(THE PROBLEM): Copy out every one of the following items word for word, line by line, with no changes.

[SOURCE MATERIAL Boundary: Start]

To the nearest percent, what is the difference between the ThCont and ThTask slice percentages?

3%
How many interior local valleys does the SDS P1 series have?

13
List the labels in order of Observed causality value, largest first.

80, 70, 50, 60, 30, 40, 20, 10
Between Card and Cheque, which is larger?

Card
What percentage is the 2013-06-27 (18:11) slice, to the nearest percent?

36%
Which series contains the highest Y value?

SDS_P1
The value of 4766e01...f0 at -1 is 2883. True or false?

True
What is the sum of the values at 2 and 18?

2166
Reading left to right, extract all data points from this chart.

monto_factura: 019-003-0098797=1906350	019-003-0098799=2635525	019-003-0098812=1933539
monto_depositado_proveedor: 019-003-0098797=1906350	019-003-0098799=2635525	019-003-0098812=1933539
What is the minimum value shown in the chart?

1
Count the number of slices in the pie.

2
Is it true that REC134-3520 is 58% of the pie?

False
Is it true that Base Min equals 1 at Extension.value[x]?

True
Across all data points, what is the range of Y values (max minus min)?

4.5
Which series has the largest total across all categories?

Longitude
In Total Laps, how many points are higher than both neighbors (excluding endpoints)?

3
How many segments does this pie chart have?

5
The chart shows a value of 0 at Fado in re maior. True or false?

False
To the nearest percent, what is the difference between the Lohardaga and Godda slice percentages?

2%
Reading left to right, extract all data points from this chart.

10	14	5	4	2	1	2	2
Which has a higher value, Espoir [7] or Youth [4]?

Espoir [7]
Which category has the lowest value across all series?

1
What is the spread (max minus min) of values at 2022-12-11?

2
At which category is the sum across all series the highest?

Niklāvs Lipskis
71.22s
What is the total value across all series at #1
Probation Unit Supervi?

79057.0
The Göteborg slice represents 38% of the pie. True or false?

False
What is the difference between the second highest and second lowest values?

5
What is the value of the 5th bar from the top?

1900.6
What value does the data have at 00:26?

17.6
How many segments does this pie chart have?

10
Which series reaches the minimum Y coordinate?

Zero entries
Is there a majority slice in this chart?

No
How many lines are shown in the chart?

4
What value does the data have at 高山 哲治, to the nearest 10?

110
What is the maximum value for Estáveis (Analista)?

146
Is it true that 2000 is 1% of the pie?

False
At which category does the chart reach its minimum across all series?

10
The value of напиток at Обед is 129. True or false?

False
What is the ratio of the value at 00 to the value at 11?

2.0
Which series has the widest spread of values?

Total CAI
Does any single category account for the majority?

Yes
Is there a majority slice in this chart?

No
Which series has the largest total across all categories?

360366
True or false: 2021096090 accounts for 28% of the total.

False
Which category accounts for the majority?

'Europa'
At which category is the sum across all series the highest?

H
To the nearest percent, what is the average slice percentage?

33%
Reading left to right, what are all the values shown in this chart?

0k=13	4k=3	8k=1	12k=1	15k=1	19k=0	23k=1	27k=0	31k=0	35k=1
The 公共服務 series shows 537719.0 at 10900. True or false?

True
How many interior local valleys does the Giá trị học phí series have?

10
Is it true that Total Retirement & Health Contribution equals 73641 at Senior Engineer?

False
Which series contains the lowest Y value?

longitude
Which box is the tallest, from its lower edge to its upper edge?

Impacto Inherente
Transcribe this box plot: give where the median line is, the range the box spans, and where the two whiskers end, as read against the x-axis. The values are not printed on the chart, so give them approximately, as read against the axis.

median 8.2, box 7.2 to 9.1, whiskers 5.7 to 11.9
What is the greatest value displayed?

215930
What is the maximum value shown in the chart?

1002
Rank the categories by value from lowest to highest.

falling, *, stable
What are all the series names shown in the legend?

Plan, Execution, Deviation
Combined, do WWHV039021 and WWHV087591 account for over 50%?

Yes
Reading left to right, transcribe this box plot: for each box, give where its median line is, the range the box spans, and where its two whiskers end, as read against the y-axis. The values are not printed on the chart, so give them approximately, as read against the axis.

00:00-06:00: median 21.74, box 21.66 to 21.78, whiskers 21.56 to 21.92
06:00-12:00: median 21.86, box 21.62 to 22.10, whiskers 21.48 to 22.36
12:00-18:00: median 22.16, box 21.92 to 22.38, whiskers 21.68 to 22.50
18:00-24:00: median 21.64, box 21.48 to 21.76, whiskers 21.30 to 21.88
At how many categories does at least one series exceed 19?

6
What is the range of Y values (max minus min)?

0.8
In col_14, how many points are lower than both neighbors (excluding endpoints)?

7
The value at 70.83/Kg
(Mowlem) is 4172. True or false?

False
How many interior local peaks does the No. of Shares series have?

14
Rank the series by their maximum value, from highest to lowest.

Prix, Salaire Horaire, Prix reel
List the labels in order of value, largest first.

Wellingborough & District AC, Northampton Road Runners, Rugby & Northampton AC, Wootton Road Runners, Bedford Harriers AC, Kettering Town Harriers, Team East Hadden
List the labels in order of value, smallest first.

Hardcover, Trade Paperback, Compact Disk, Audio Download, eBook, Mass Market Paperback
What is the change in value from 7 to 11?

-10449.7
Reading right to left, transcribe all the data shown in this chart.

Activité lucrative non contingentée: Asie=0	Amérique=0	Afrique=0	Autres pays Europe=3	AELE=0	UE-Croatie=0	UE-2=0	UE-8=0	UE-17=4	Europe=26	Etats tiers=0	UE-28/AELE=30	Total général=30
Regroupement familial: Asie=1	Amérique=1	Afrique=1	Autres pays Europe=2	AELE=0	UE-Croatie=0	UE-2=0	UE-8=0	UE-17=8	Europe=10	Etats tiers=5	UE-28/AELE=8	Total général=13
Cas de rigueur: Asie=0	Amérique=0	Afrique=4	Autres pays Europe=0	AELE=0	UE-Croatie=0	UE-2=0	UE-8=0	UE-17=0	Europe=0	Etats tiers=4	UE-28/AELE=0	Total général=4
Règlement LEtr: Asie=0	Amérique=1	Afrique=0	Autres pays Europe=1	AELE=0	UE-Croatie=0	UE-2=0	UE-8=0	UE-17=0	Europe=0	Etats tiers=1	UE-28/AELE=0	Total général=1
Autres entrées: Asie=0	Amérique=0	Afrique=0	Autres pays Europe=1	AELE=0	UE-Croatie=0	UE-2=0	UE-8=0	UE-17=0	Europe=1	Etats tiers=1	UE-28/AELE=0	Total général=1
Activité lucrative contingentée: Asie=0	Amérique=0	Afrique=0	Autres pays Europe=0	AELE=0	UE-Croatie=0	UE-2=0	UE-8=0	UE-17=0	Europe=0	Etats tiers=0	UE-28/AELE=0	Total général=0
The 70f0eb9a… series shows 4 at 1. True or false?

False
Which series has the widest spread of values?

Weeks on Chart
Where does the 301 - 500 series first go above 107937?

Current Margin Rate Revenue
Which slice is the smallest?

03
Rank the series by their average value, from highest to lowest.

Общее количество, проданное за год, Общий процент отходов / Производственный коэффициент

[SOURCE MATERIAL Boundary: End]

(ANSWER TO THIS EXERCISE):
To the nearest percent, what is the difference between the ThCont and ThTask slice percentages?

3%
How many interior local valleys does the SDS P1 series have?

13
List the labels in order of Observed causality value, largest first.

80, 70, 50, 60, 30, 40, 20, 10
Between Card and Cheque, which is larger?

Card
What percentage is the 2013-06-27 (18:11) slice, to the nearest percent?

36%
Which series contains the highest Y value?

SDS_P1
The value of 4766e01...f0 at -1 is 2883. True or false?

True
What is the sum of the values at 2 and 18?

2166
Reading left to right, extract all data points from this chart.

monto_factura: 019-003-0098797=1906350	019-003-0098799=2635525	019-003-0098812=1933539
monto_depositado_proveedor: 019-003-0098797=1906350	019-003-0098799=2635525	019-003-0098812=1933539
What is the minimum value shown in the chart?

1
Count the number of slices in the pie.

2
Is it true that REC134-3520 is 58% of the pie?

False
Is it true that Base Min equals 1 at Extension.value[x]?

True
Across all data points, what is the range of Y values (max minus min)?

4.5
Which series has the largest total across all categories?

Longitude
In Total Laps, how many points are higher than both neighbors (excluding endpoints)?

3
How many segments does this pie chart have?

5
The chart shows a value of 0 at Fado in re maior. True or false?

False
To the nearest percent, what is the difference between the Lohardaga and Godda slice percentages?

2%
Reading left to right, extract all data points from this chart.

10	14	5	4	2	1	2	2
Which has a higher value, Espoir [7] or Youth [4]?

Espoir [7]
Which category has the lowest value across all series?

1
What is the spread (max minus min) of values at 2022-12-11?

2
At which category is the sum across all series the highest?

Niklāvs Lipskis
71.22s
What is the total value across all series at #1
Probation Unit Supervi?

79057.0
The Göteborg slice represents 38% of the pie. True or false?

False
What is the difference between the second highest and second lowest values?

5
What is the value of the 5th bar from the top?

1900.6
What value does the data have at 00:26?

17.6
How many segments does this pie chart have?

10
Which series reaches the minimum Y coordinate?

Zero entries
Is there a majority slice in this chart?

No
How many lines are shown in the chart?

4
What value does the data have at 高山 哲治, to the nearest 10?

110
What is the maximum value for Estáveis (Analista)?

146
Is it true that 2000 is 1% of the pie?

False
At which category does the chart reach its minimum across all series?

10
The value of напиток at Обед is 129. True or false?

False
What is the ratio of the value at 00 to the value at 11?

2.0
Which series has the widest spread of values?

Total CAI
Does any single category account for the majority?

Yes
Is there a majority slice in this chart?

No
Which series has the largest total across all categories?

360366
True or false: 2021096090 accounts for 28% of the total.

False
Which category accounts for the majority?

'Europa'
At which category is the sum across all series the highest?

H
To the nearest percent, what is the average slice percentage?

33%
Reading left to right, what are all the values shown in this chart?

0k=13	4k=3	8k=1	12k=1	15k=1	19k=0	23k=1	27k=0	31k=0	35k=1
The 公共服務 series shows 537719.0 at 10900. True or false?

True
How many interior local valleys does the Giá trị học phí series have?

10
Is it true that Total Retirement & Health Contribution equals 73641 at Senior Engineer?

False
Which series contains the lowest Y value?

longitude
Which box is the tallest, from its lower edge to its upper edge?

Impacto Inherente
Transcribe this box plot: give where the median line is, the range the box spans, and where the two whiskers end, as read against the x-axis. The values are not printed on the chart, so give them approximately, as read against the axis.

median 8.2, box 7.2 to 9.1, whiskers 5.7 to 11.9
What is the greatest value displayed?

215930
What is the maximum value shown in the chart?

1002
Rank the categories by value from lowest to highest.

falling, *, stable
What are all the series names shown in the legend?

Plan, Execution, Deviation
Combined, do WWHV039021 and WWHV087591 account for over 50%?

Yes
Reading left to right, transcribe this box plot: for each box, give where its median line is, the range the box spans, and where its two whiskers end, as read against the y-axis. The values are not printed on the chart, so give them approximately, as read against the axis.

00:00-06:00: median 21.74, box 21.66 to 21.78, whiskers 21.56 to 21.92
06:00-12:00: median 21.86, box 21.62 to 22.10, whiskers 21.48 to 22.36
12:00-18:00: median 22.16, box 21.92 to 22.38, whiskers 21.68 to 22.50
18:00-24:00: median 21.64, box 21.48 to 21.76, whiskers 21.30 to 21.88
At how many categories does at least one series exceed 19?

6
What is the range of Y values (max minus min)?

0.8
In col_14, how many points are lower than both neighbors (excluding endpoints)?

7
The value at 70.83/Kg
(Mowlem) is 4172. True or false?

False
How many interior local peaks does the No. of Shares series have?

14
Rank the series by their maximum value, from highest to lowest.

Prix, Salaire Horaire, Prix reel
List the labels in order of value, largest first.

Wellingborough & District AC, Northampton Road Runners, Rugby & Northampton AC, Wootton Road Runners, Bedford Harriers AC, Kettering Town Harriers, Team East Hadden
List the labels in order of value, smallest first.

Hardcover, Trade Paperback, Compact Disk, Audio Download, eBook, Mass Market Paperback
What is the change in value from 7 to 11?

-10449.7
Reading right to left, transcribe all the data shown in this chart.

Activité lucrative non contingentée: Asie=0	Amérique=0	Afrique=0	Autres pays Europe=3	AELE=0	UE-Croatie=0	UE-2=0	UE-8=0	UE-17=4	Europe=26	Etats tiers=0	UE-28/AELE=30	Total général=30
Regroupement familial: Asie=1	Amérique=1	Afrique=1	Autres pays Europe=2	AELE=0	UE-Croatie=0	UE-2=0	UE-8=0	UE-17=8	Europe=10	Etats tiers=5	UE-28/AELE=8	Total général=13
Cas de rigueur: Asie=0	Amérique=0	Afrique=4	Autres pays Europe=0	AELE=0	UE-Croatie=0	UE-2=0	UE-8=0	UE-17=0	Europe=0	Etats tiers=4	UE-28/AELE=0	Total général=4
Règlement LEtr: Asie=0	Amérique=1	Afrique=0	Autres pays Europe=1	AELE=0	UE-Croatie=0	UE-2=0	UE-8=0	UE-17=0	Europe=0	Etats tiers=1	UE-28/AELE=0	Total général=1
Autres entrées: Asie=0	Amérique=0	Afrique=0	Autres pays Europe=1	AELE=0	UE-Croatie=0	UE-2=0	UE-8=0	UE-17=0	Europe=1	Etats tiers=1	UE-28/AELE=0	Total général=1
Activité lucrative contingentée: Asie=0	Amérique=0	Afrique=0	Autres pays Europe=0	AELE=0	UE-Croatie=0	UE-2=0	UE-8=0	UE-17=0	Europe=0	Etats tiers=0	UE-28/AELE=0	Total général=0
The 70f0eb9a… series shows 4 at 1. True or false?

False
Which series has the widest spread of values?

Weeks on Chart
Where does the 301 - 500 series first go above 107937?

Current Margin Rate Revenue
Which slice is the smallest?

03
Rank the series by their average value, from highest to lowest.

Общее количество, проданное за год, Общий процент отходов / Производственный коэффициент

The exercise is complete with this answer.